Would that his imprimatur were more apparent throughout the movie. Pauline Kael, in a 1994 interview with Hal Aspen (The New Yorker, 21 March 1994), dismissively called Martin Scorsese’s The Age of Innocence “Merchant-Ivory terrain.” I never agreed, but after seeing Les Destinées, I now now where Kael was coming from. With Les Destinées, Assayas has shown everyone that he can make a handsome, genteel period piece. Cold Water and Irma Vep, two earlier features, were vivid and volatile—they left you with a buzz. Impressive as Les Destinées is, I can’t muster anything more than mild admiration for it. “There is tranquillity in this grandeur,” Pauline tells Jean during their Alpine idyll. The line could apply to the movie as well. If anything, Les Destinées might be too placid. At three hours, the movie succumbs to too many longueurs.
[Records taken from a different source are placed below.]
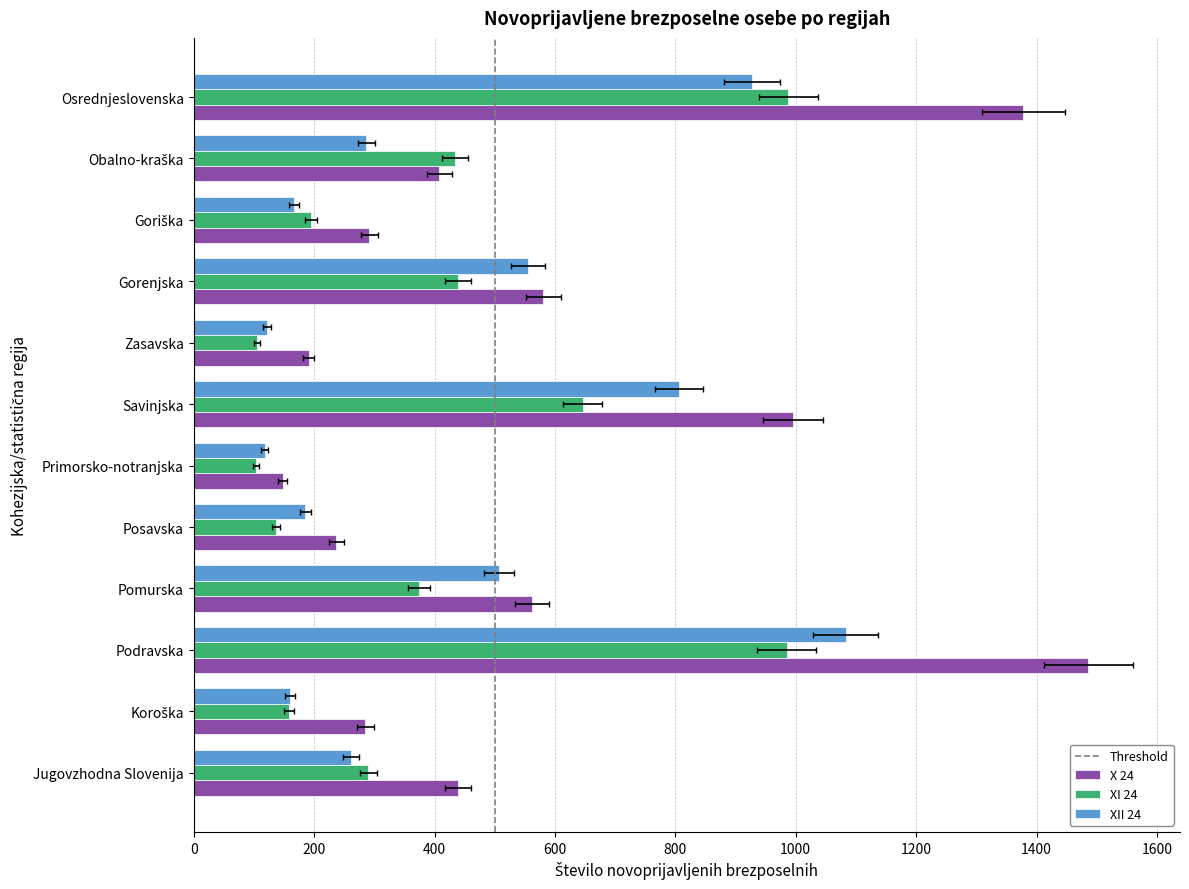

The XI 24 series shows 646 at Savinjska. True or false?

True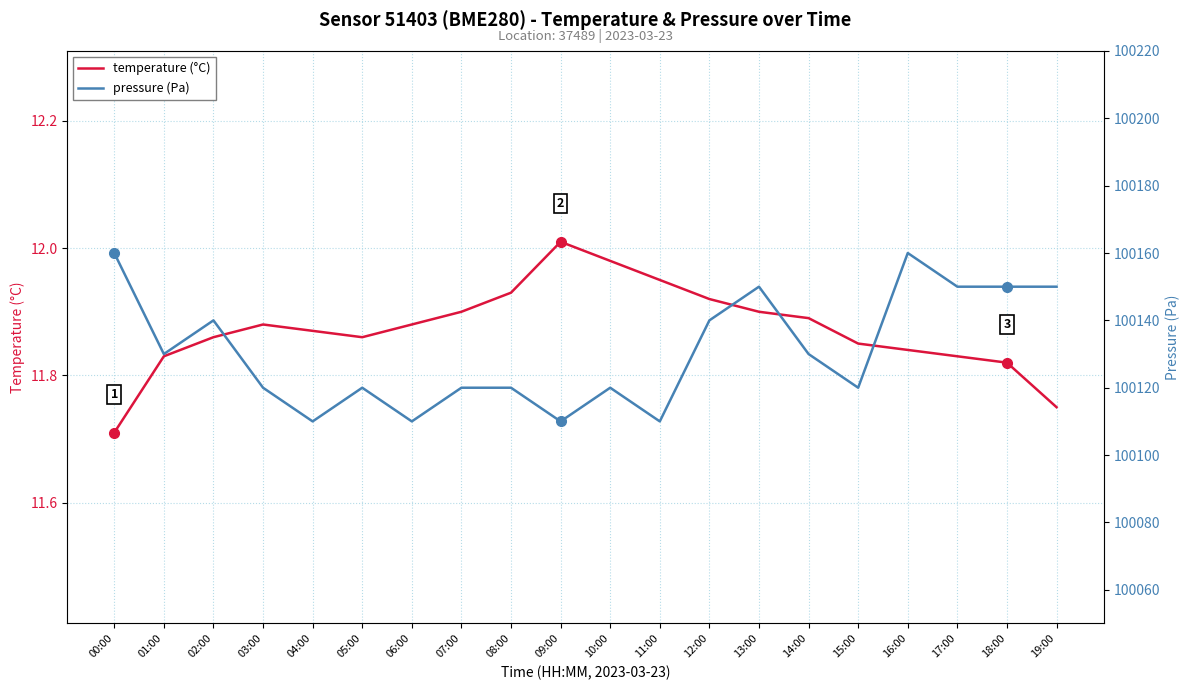

Where is pressure (Pa) nearest to the value 100135?

01:00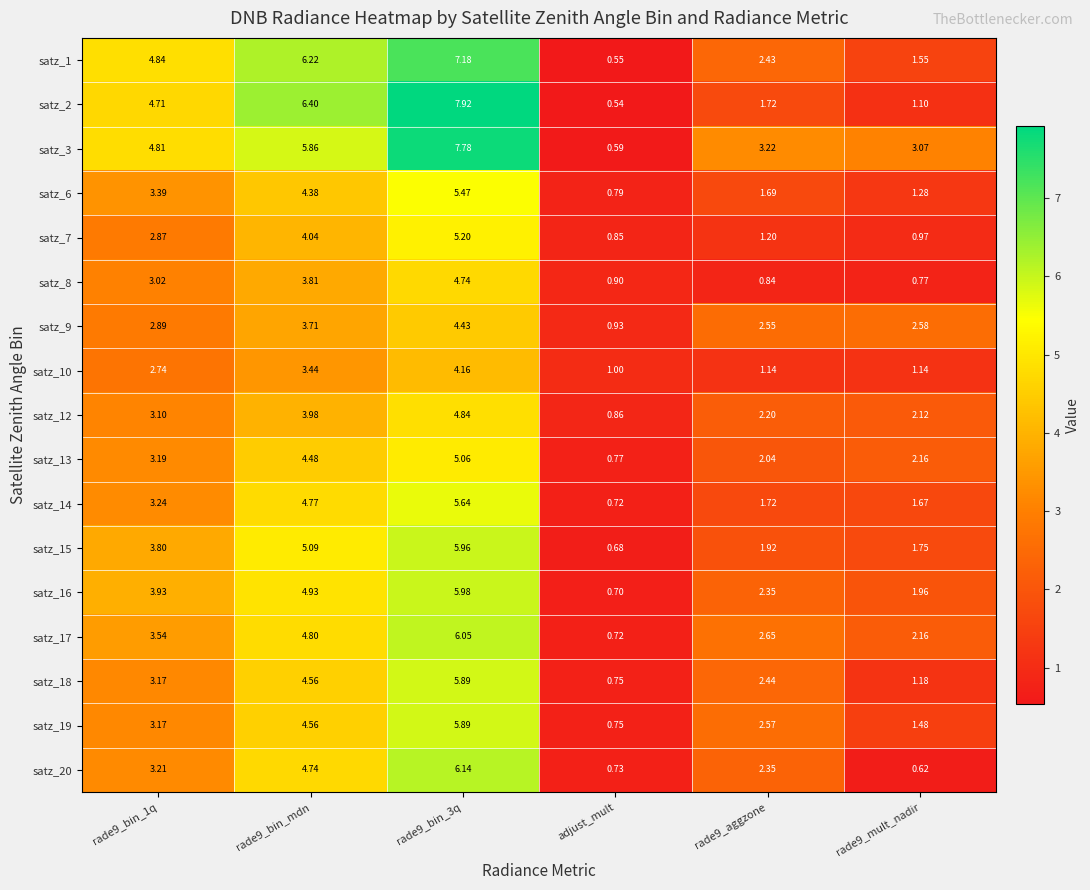

Which series has the widest spread of values?

satz_2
Which isn’t to deny the movie its successes. The closing moments of Les Destinées may have the hint of elegy, but Assayas’s fervor for life and youth keeps peeking through. Les Destinées may open with a funeral, but it ends with a kind of resurrection. Reminiscent of the quiet transcendence of Wild Strawberries, the ending leaves Jean—and us—with the pleasant memory of better days rather than numbing finality. The closing credits play over earlier scenes from the movie, and it’s a wonderful touch—it plays like a moving scrapbook of our protagonists’ youth. Death awaits us all, but Assayas, with a humanist’s generosity, offers his characters the greatest gift art can give: immortality.